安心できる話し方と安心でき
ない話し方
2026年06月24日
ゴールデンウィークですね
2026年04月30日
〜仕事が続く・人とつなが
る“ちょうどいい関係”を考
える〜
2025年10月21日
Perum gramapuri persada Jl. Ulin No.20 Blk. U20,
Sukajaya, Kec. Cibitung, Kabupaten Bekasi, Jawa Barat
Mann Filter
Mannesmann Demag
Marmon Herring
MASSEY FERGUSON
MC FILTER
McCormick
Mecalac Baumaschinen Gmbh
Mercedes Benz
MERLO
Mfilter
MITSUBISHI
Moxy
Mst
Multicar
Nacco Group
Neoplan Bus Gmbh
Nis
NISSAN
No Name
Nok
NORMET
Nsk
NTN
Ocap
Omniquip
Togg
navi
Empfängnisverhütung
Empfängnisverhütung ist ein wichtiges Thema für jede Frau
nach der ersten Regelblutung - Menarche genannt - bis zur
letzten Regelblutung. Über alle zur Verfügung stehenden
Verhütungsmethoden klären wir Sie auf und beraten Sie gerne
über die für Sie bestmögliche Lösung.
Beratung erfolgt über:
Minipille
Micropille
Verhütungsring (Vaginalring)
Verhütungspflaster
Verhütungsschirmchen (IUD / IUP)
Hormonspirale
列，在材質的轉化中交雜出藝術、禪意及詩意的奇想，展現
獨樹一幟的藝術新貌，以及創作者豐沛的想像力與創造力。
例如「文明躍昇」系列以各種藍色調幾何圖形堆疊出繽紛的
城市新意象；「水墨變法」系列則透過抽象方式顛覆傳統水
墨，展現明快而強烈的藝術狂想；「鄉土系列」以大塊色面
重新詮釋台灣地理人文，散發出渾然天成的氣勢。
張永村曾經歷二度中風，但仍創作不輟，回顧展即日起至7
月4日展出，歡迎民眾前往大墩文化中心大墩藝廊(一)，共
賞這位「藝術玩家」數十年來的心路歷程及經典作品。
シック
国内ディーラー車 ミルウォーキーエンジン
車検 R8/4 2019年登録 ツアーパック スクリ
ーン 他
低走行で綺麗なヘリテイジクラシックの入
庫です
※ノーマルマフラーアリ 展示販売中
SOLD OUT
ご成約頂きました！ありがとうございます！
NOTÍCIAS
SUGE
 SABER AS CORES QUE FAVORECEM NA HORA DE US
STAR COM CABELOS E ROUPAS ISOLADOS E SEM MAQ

> Task details: Return the records exactly, character for character.

> Output:
安心できる話し方と安心でき
ない話し方
2026年06月24日
ゴールデンウィークですね
2026年04月30日
〜仕事が続く・人とつなが
る“ちょうどいい関係”を考
える〜
2025年10月21日
Perum gramapuri persada Jl. Ulin No.20 Blk. U20,
Sukajaya, Kec. Cibitung, Kabupaten Bekasi, Jawa Barat
Mann Filter
Mannesmann Demag
Marmon Herring
MASSEY FERGUSON
MC FILTER
McCormick
Mecalac Baumaschinen Gmbh
Mercedes Benz
MERLO
Mfilter
MITSUBISHI
Moxy
Mst
Multicar
Nacco Group
Neoplan Bus Gmbh
Nis
NISSAN
No Name
Nok
NORMET
Nsk
NTN
Ocap
Omniquip
Togg
navi
Empfängnisverhütung
Empfängnisverhütung ist ein wichtiges Thema für jede Frau
nach der ersten Regelblutung - Menarche genannt - bis zur
letzten Regelblutung. Über alle zur Verfügung stehenden
Verhütungsmethoden klären wir Sie auf und beraten Sie gerne
über die für Sie bestmögliche Lösung.
Beratung erfolgt über:
Minipille
Micropille
Verhütungsring (Vaginalring)
Verhütungspflaster
Verhütungsschirmchen (IUD / IUP)
Hormonspirale
列，在材質的轉化中交雜出藝術、禪意及詩意的奇想，展現
獨樹一幟的藝術新貌，以及創作者豐沛的想像力與創造力。
例如「文明躍昇」系列以各種藍色調幾何圖形堆疊出繽紛的
城市新意象；「水墨變法」系列則透過抽象方式顛覆傳統水
墨，展現明快而強烈的藝術狂想；「鄉土系列」以大塊色面
重新詮釋台灣地理人文，散發出渾然天成的氣勢。
張永村曾經歷二度中風，但仍創作不輟，回顧展即日起至7
月4日展出，歡迎民眾前往大墩文化中心大墩藝廊(一)，共
賞這位「藝術玩家」數十年來的心路歷程及經典作品。
シック
国内ディーラー車 ミルウォーキーエンジン
車検 R8/4 2019年登録 ツアーパック スクリ
ーン 他
低走行で綺麗なヘリテイジクラシックの入
庫です
※ノーマルマフラーアリ 展示販売中
SOLD OUT
ご成約頂きました！ありがとうございます！
NOTÍCIAS
SUGE
 SABER AS CORES QUE FAVORECEM NA HORA DE US
STAR COM CABELOS E ROUPAS ISOLADOS E SEM MAQ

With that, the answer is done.